• **GIVEN INFORMATION**:

***

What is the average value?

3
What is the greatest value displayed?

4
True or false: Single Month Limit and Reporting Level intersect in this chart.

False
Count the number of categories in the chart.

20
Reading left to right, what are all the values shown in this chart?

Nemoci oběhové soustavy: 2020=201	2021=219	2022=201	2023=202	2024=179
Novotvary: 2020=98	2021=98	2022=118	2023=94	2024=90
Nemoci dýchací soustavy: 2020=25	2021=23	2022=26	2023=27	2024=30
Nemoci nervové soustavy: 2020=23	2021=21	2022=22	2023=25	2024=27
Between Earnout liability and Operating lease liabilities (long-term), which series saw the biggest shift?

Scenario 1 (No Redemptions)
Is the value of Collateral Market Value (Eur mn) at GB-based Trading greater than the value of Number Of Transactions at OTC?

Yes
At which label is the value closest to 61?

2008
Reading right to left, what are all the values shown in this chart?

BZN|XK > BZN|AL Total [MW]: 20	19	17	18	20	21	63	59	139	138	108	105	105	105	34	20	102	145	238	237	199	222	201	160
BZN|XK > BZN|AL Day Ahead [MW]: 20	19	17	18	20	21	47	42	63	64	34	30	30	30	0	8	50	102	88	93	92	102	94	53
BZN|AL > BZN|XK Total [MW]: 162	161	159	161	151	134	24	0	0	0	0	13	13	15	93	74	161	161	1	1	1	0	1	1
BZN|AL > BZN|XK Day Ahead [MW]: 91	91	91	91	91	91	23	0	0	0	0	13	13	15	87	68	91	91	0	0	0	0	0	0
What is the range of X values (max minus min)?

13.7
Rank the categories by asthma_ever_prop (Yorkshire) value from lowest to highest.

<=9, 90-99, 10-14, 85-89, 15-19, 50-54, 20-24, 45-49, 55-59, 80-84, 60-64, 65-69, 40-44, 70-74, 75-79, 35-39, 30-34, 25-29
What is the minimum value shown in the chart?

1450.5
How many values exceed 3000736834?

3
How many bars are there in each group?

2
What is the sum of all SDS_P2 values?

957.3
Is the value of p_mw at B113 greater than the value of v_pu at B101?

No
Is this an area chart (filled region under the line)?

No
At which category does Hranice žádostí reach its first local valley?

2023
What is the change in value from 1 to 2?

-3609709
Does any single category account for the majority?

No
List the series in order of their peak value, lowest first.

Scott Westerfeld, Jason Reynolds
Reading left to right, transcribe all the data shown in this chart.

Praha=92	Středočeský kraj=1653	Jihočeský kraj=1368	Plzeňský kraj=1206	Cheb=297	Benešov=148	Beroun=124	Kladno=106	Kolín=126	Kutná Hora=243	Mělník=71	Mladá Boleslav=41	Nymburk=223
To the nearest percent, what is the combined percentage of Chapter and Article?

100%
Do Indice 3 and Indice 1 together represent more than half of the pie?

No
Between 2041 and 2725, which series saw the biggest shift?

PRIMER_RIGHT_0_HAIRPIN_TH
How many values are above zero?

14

***

• **PROBLEM TO SOLVE**: Could you return every row above, each line unchanged?

• **YOUR RESPONSE**:
What is the average value?

3
What is the greatest value displayed?

4
True or false: Single Month Limit and Reporting Level intersect in this chart.

False
Count the number of categories in the chart.

20
Reading left to right, what are all the values shown in this chart?

Nemoci oběhové soustavy: 2020=201	2021=219	2022=201	2023=202	2024=179
Novotvary: 2020=98	2021=98	2022=118	2023=94	2024=90
Nemoci dýchací soustavy: 2020=25	2021=23	2022=26	2023=27	2024=30
Nemoci nervové soustavy: 2020=23	2021=21	2022=22	2023=25	2024=27
Between Earnout liability and Operating lease liabilities (long-term), which series saw the biggest shift?

Scenario 1 (No Redemptions)
Is the value of Collateral Market Value (Eur mn) at GB-based Trading greater than the value of Number Of Transactions at OTC?

Yes
At which label is the value closest to 61?

2008
Reading right to left, what are all the values shown in this chart?

BZN|XK > BZN|AL Total [MW]: 20	19	17	18	20	21	63	59	139	138	108	105	105	105	34	20	102	145	238	237	199	222	201	160
BZN|XK > BZN|AL Day Ahead [MW]: 20	19	17	18	20	21	47	42	63	64	34	30	30	30	0	8	50	102	88	93	92	102	94	53
BZN|AL > BZN|XK Total [MW]: 162	161	159	161	151	134	24	0	0	0	0	13	13	15	93	74	161	161	1	1	1	0	1	1
BZN|AL > BZN|XK Day Ahead [MW]: 91	91	91	91	91	91	23	0	0	0	0	13	13	15	87	68	91	91	0	0	0	0	0	0
What is the range of X values (max minus min)?

13.7
Rank the categories by asthma_ever_prop (Yorkshire) value from lowest to highest.

<=9, 90-99, 10-14, 85-89, 15-19, 50-54, 20-24, 45-49, 55-59, 80-84, 60-64, 65-69, 40-44, 70-74, 75-79, 35-39, 30-34, 25-29
What is the minimum value shown in the chart?

1450.5
How many values exceed 3000736834?

3
How many bars are there in each group?

2
What is the sum of all SDS_P2 values?

957.3
Is the value of p_mw at B113 greater than the value of v_pu at B101?

No
Is this an area chart (filled region under the line)?

No
At which category does Hranice žádostí reach its first local valley?

2023
What is the change in value from 1 to 2?

-3609709
Does any single category account for the majority?

No
List the series in order of their peak value, lowest first.

Scott Westerfeld, Jason Reynolds
Reading left to right, transcribe all the data shown in this chart.

Praha=92	Středočeský kraj=1653	Jihočeský kraj=1368	Plzeňský kraj=1206	Cheb=297	Benešov=148	Beroun=124	Kladno=106	Kolín=126	Kutná Hora=243	Mělník=71	Mladá Boleslav=41	Nymburk=223
To the nearest percent, what is the combined percentage of Chapter and Article?

100%
Do Indice 3 and Indice 1 together represent more than half of the pie?

No
Between 2041 and 2725, which series saw the biggest shift?

PRIMER_RIGHT_0_HAIRPIN_TH
How many values are above zero?

14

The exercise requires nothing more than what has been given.